=== INPUT ===

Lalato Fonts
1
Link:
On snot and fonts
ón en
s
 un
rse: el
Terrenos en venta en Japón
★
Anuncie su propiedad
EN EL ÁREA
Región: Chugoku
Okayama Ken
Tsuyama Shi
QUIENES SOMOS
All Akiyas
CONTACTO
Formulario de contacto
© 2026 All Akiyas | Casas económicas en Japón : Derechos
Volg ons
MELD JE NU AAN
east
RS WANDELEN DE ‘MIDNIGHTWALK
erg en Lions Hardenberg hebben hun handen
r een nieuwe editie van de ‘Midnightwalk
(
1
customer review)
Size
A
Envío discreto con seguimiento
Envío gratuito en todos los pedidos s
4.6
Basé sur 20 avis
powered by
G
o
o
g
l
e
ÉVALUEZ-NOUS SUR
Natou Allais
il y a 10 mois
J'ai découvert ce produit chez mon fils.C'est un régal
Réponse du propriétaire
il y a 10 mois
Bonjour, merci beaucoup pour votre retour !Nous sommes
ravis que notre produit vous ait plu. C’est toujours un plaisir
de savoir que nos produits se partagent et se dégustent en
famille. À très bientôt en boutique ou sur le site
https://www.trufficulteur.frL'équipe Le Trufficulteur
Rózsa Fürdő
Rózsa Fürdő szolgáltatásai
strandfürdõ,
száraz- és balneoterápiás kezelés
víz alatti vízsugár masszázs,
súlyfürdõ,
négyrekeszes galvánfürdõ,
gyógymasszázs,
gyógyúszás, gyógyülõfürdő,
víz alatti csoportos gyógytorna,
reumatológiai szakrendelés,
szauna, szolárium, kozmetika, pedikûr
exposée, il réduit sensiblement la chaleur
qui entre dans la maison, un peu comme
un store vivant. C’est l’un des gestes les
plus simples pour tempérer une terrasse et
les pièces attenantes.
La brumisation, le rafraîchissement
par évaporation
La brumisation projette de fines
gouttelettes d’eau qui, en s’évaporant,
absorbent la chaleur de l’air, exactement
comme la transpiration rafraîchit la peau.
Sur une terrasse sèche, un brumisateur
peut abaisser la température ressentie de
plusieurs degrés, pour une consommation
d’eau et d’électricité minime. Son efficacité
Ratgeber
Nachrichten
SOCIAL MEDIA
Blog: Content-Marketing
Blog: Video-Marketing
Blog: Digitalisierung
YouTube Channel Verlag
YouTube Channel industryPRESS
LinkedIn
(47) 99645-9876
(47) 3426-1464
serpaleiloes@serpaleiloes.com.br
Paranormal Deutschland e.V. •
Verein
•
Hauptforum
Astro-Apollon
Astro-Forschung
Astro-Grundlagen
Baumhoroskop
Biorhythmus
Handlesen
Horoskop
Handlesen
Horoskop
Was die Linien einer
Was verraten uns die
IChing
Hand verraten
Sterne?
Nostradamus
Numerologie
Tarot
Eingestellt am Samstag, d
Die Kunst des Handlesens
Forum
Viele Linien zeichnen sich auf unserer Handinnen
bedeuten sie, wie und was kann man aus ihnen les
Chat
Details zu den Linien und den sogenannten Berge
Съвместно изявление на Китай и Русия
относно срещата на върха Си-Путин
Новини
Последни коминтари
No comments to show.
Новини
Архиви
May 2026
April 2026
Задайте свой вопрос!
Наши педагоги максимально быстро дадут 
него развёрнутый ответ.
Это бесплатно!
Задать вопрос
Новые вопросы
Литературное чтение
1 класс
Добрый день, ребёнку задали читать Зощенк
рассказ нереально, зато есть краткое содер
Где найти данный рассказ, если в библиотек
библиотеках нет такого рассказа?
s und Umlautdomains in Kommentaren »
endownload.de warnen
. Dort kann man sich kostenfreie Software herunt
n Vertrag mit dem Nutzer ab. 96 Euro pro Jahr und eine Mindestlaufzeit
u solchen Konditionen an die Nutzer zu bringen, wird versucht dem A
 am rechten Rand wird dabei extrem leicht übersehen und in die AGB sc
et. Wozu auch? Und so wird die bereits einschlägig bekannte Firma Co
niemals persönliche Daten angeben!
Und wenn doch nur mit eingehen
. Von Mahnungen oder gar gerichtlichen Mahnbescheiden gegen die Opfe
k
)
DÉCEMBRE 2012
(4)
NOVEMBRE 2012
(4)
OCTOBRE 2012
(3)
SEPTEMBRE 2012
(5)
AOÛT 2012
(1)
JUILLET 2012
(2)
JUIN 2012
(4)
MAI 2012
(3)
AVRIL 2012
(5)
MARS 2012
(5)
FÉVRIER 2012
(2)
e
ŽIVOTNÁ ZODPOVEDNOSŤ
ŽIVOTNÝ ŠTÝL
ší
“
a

===

**EXERCISE REQUIREMENTS**. Reproduce each line from the records that contains the word "Akiyas".

**EXERCISE RESULT**.
All Akiyas
© 2026 All Akiyas | Casas económicas en Japón : Derechos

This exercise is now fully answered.